I do not intend to launch a tirade against Catholic schools. I am truly grateful for my privileged school experiences. My only frustration is that in a school where the empowerment of women and creating a healthy school environment was championed, we were deprived of the tools that could have contributed so greatly to our empowerment and well-being. Just because our parents chose to send us to a school with a particular religious ethos when we were but eleven years old, it does not mean we should be denied the same education as our secular-schooled counterparts.

We had the most dedicated and determined teachers this world could offer.  They pushed our minds further than we knew they could go.
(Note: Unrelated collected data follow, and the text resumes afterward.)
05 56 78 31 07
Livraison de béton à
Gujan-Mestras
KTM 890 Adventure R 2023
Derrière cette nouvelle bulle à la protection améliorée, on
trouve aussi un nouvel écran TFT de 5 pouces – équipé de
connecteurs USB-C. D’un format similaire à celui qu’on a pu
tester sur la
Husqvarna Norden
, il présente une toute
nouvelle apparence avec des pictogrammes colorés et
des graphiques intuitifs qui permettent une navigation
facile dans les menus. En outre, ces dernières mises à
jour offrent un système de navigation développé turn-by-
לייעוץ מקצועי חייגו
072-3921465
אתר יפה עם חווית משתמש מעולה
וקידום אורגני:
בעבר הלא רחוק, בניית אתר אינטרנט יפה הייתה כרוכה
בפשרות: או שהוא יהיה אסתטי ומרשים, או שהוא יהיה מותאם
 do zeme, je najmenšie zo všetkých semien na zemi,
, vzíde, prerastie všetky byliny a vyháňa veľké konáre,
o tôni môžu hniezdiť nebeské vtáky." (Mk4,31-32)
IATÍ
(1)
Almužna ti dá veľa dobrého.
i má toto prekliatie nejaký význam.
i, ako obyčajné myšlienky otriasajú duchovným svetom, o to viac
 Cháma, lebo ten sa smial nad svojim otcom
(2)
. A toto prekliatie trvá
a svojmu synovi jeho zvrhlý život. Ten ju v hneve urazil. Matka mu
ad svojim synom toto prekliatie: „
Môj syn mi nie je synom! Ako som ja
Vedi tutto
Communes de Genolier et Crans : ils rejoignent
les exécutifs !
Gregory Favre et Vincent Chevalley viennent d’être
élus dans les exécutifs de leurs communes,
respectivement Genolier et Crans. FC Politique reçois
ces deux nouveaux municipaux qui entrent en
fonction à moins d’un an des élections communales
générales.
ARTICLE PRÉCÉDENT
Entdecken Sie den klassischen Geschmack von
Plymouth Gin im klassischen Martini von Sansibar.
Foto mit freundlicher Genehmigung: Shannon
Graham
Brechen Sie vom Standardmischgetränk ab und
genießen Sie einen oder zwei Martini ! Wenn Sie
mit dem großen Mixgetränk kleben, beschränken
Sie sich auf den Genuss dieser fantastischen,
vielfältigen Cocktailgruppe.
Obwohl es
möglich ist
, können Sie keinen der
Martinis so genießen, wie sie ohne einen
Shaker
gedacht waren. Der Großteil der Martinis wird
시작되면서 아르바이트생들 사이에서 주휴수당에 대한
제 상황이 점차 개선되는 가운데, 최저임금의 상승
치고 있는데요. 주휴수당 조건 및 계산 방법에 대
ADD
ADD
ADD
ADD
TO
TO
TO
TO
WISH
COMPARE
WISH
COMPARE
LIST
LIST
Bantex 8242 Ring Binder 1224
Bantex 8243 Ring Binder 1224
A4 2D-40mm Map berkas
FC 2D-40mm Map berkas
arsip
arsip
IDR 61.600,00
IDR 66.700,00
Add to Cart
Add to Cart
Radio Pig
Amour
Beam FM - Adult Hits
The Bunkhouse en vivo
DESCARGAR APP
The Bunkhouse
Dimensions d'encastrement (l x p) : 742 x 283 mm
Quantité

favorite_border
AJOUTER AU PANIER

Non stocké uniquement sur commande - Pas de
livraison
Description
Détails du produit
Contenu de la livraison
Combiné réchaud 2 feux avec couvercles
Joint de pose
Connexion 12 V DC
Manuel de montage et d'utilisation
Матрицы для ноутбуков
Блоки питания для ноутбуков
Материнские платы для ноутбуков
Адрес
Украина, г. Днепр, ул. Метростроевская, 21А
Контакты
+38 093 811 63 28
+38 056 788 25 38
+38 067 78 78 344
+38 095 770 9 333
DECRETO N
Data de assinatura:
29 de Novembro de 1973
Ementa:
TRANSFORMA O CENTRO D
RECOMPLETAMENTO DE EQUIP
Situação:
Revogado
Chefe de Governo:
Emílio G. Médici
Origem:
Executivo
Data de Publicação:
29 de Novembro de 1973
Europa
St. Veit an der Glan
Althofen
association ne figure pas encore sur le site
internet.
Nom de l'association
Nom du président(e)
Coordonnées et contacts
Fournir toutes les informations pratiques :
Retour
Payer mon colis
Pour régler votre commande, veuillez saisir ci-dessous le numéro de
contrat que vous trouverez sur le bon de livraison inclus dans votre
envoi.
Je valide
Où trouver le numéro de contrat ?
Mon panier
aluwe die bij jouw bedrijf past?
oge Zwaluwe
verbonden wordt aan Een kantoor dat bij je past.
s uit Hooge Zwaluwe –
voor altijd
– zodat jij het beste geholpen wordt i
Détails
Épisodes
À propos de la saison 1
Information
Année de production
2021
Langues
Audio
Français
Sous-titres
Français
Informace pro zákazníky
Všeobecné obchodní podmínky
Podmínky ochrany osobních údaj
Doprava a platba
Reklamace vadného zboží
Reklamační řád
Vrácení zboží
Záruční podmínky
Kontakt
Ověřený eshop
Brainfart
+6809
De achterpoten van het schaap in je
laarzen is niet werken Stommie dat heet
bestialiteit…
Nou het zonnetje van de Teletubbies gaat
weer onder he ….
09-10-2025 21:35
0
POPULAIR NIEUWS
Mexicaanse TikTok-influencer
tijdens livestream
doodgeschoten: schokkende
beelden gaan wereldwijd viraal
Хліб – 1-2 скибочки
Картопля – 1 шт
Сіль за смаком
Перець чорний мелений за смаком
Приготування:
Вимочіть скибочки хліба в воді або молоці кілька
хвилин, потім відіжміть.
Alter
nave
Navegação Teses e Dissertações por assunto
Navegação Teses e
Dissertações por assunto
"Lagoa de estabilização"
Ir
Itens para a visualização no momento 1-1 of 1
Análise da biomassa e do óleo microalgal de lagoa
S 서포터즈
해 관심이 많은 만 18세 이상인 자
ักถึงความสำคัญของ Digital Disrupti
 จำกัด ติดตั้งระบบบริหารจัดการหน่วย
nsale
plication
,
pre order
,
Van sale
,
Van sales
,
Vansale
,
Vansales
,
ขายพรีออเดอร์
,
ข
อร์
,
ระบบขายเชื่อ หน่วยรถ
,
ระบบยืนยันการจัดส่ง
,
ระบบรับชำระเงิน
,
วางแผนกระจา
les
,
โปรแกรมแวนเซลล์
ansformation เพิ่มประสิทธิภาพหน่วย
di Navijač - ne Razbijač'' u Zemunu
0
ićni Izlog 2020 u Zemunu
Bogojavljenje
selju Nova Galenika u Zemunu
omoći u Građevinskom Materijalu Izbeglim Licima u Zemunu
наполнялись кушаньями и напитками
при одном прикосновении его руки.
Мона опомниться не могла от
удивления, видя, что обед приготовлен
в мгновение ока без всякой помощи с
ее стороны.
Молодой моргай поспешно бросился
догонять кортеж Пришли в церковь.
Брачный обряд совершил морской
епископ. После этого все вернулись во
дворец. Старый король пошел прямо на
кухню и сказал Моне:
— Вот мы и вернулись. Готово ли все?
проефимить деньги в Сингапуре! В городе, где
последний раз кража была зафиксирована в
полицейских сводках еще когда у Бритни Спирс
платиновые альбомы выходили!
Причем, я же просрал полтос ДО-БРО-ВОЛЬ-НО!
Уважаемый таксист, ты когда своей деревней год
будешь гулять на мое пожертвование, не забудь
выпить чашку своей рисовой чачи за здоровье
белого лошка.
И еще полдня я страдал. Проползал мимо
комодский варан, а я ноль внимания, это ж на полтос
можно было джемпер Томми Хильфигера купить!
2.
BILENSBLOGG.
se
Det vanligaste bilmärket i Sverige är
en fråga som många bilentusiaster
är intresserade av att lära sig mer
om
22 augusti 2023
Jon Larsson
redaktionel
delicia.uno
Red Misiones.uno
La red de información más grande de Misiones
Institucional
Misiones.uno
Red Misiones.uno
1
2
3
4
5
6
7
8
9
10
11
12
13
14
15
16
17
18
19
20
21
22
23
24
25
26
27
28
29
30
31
We learnt about chemical reactions and built our own experiments, but funnily enough, no one expected us to go away and make a nuclear bomb. We learnt about war, dictatorships, slavery, and yet no one feared that we would become the next global tyrants. In our R.E lessons, we learnt about every religion under the sun, all in the name of cultural sensitivity and tolerance, but no one worried we might run off to join a monastery in Tibet.

In every other aspect of education, knowledge is considered power. Teaching about a subject does not necessarily endorse it. You don’t need an A-Level in critical thinking to figure out that logic. I know, because I don’t. However, the matter of sex education comes up and there is a sense of fear, as if our impressionable brains would not possibly be able to focus on exams if we also knew about sex. As if we’d go rampaging out of the school gates looking for our next liaison, then start popping them out at prize giving, or ditching our bottle-green blazers and opting for a more rainbow-coloured affair.

Our school seemed to presume that if they filled our brains to the absolute brim with academic knowledge and dressed us in oversized polyester uniforms, we would fail to notice our hips gradually widening and our breasts slowly blossoming. They may have empowered our minds but they ignored our bodies. And emotions. And desires. So as they cheered us on out of those gates for the last time, rubbed their hands and thought ‘We did it, again!”, they failed to notice that they’d actually left us powerless. Outside of those bubble-wrapped walls we were powerless to the sexism, to the complications of relationships, to the confusion of sexuality, to the increasing prevalence of STIs, to the abuse, to the victim blaming that we were all so likely to encounter in one way or another.

The fact of the matter is every school needs to start taking sex and relationships education seriously. SRE is not just about sex. It’s about owning your body, protecting it, creating healthy relationships and respecting diversity. This knowledge is vital to every pupil, because, religious or not, let’s not forget they are still a member of the human race.

As “young women” we were well informed on our rights and on our duty to honour our hard-fought right to vote. Well, if we’re talking about honouring rights here, I would like to see every school honour their pupils’ rights to feel welcomed and valued in their school community whatever their sexuality, to feel unashamed of their personal choices, and to feel powerful and in control of their own body. Most importantly, every school should be honouring their pupils’ right to finish their education without being left ignorant on matters that will affect the rest of their lives.

If you’re still not convinced- what would Jesus do? I suspect he would be campaigning to stop the spread of HIV, but that’s just an opinion.